According to Hoffman, climate change doesn’t directly affect life insurance, but climate change has an indirect impact on life insurance because the climate is affecting natural catastrophes—earthquakes, hurricanes, and tsunamis—that can reduce the value of the property and cause death.
“Since climate change also affects human health in various ways, it indirectly impacts life insurance as well,” he said. “For example, in hot weather, people may be more likely to die from heat stress or dehydration or from the overuse of air conditioners. Climate change could reduce agriculture output around the world which would make people more vulnerable to malnutrition or starvation.”
Climate change has also impacted life insurance because climate change itself is impacting financial markets worldwide. “This climate-financial market link is yet another indirect way climate change affects life insurance,” Hoffman added.
The US is hardly alone in battling climate change – other countries have been impacted by climate change, “That includes Japan and Canada, both of whom have suffered climate catastrophe events,” Nix said. “Travel insurance premiums have increased significantly, as a result.

_Data extract_:

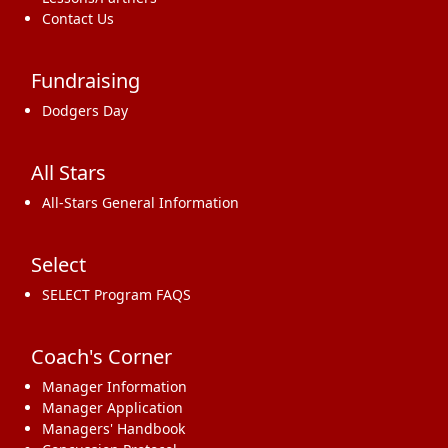
Contact Us
Fundraising
Dodgers Day
All Stars
All-Stars General Information
Select
SELECT Program FAQS
Coach's Corner
Manager Information
Manager Application
Managers' Handbook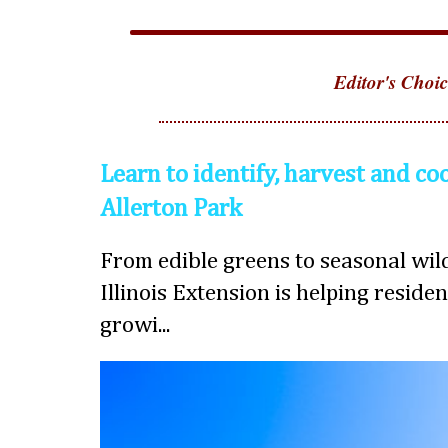
Editor's Choic
Learn to identify, harvest and co
Allerton Park
From edible greens to seasonal wild
Illinois Extension is helping reside
growi...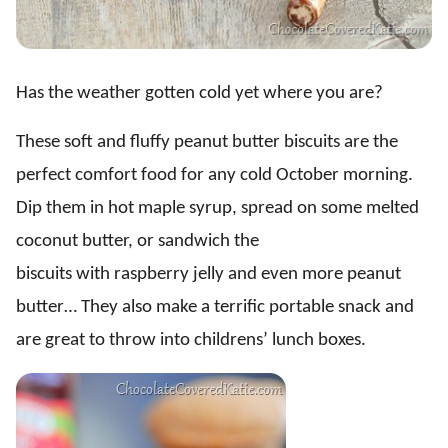
Has the weather gotten cold yet where you are?
These soft and fluffy peanut butter biscuits are the
perfect comfort food for any cold October morning.
Dip them in hot maple syrup, spread on some melted
coconut butter, or sandwich the
biscuits with raspberry jelly and even more peanut
butter… They also make a terrific portable snack and
are great to throw into childrens’ lunch boxes.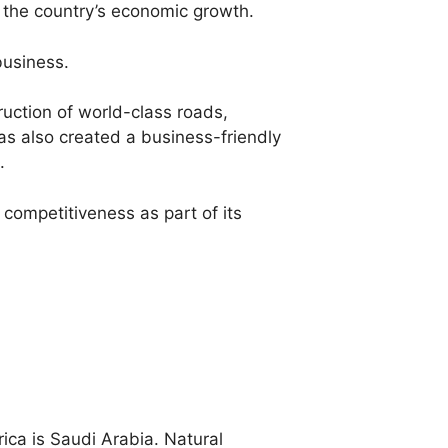
o the country’s economic growth.
business.
uction of world-class roads,
as also created a business-friendly
.
competitiveness as part of its
ca is Saudi Arabia. Natural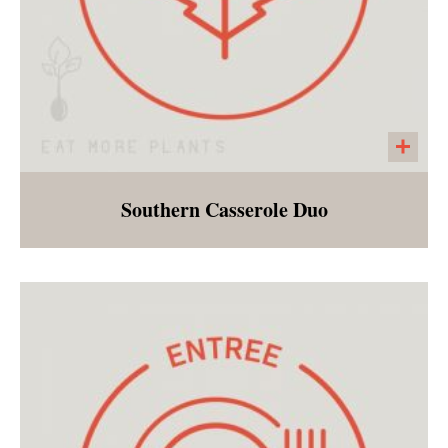
Southern Casserole Duo
Green Bean and Sweet Potato Casseroles are
standouts as southern holiday side dishes!
Morsel's rendition is a lightened up version of
these favorites!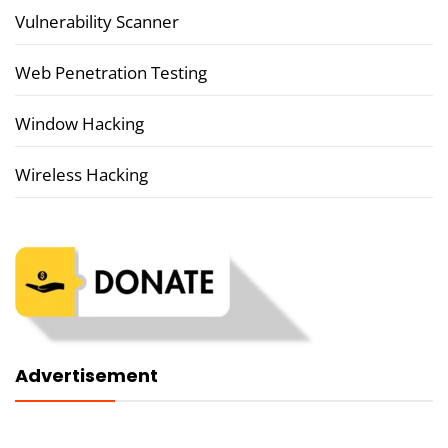
Vulnerability Scanner
Web Penetration Testing
Window Hacking
Wireless Hacking
Advertisement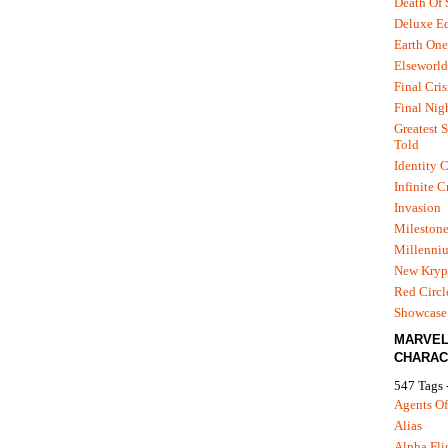
Death Of
Deluxe Ed
Earth One
Elseworld
Final Cris
Final Nig
Greatest S
Told
Identity C
Infinite C
Invasion
Mileston
Millenni
New Kryp
Red Circl
Showcase 
MARVE
CHARAC
547 Tags 
Agents Of
Alias
Alpha Fli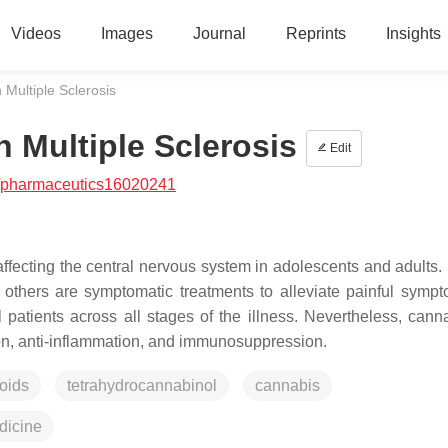
Videos
Images
Journal
Reprints
Insights
 Multiple Sclerosis
n Multiple Sclerosis
Edit
/pharmaceutics16020241
ffecting the central nervous system in adolescents and adults. 
 others are symptomatic treatments to alleviate painful symp
ll patients across all stages of the illness. Nevertheless, cann
ction, anti-inflammation, and immunosuppression.
oids
tetrahydrocannabinol
cannabis
icine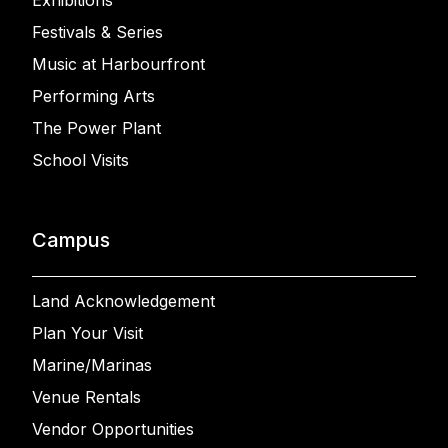
Exhibitions
Festivals & Series
Music at Harbourfront
Performing Arts
The Power Plant
School Visits
Campus
Land Acknowledgement
Plan Your Visit
Marine/Marinas
Venue Rentals
Vendor Opportunities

_Required action_:
Extend the passage on climate change and life insurance, picking up right after its final sentence.

_Solved exercise_:
Scientists say that popular travel destinations that are especially vulnerable to serious climate events and natural disasters. In fact, weather-related events have surpassed terrorism as the number one reason that trips are cancelled.
Consequently, more consumers are buying travel insurance and “cancelled for any reasons” policies. Such policies tend to cost up to 40% more than standard travel insurance policies, but with demand on the rise, expect travel insurance policies to adjust to climate change events and allow travelers to cancel their trips if it proves too risky to jet to an at-risk vacation destination.
“Climate change has tremendously increased the risks involved in travel,” said Greg Rozdeba, president of Dundas Life, a digital insurance brokerage in Toronto, Canada. “As such, travel insurance premiums will go up to cover the increased risks. When shopping for travel policies for high-risk locations, look out for policies that cover trip cancellations and that offer high coverage for emergency evacuations.”
Drivers haven’t seen big changes in their auto insurance policies due to climate change, at least compared to other consumer insurance categories. But change is in the air for auto insurance consumers. “I can definitely see auto insurance impacted, especially in high-risk areas,” Nix said.
That’s one reason why auto policies now come with features like Pay-As-You Drive, or usage-based insurance. With PAYD, insurers are offering drivers lower premiums for driving fewer miles, which can help reduce air pollution. That’s a big deal, as auto emissions cause approximately 25% of all U.S.-based greenhouse gases.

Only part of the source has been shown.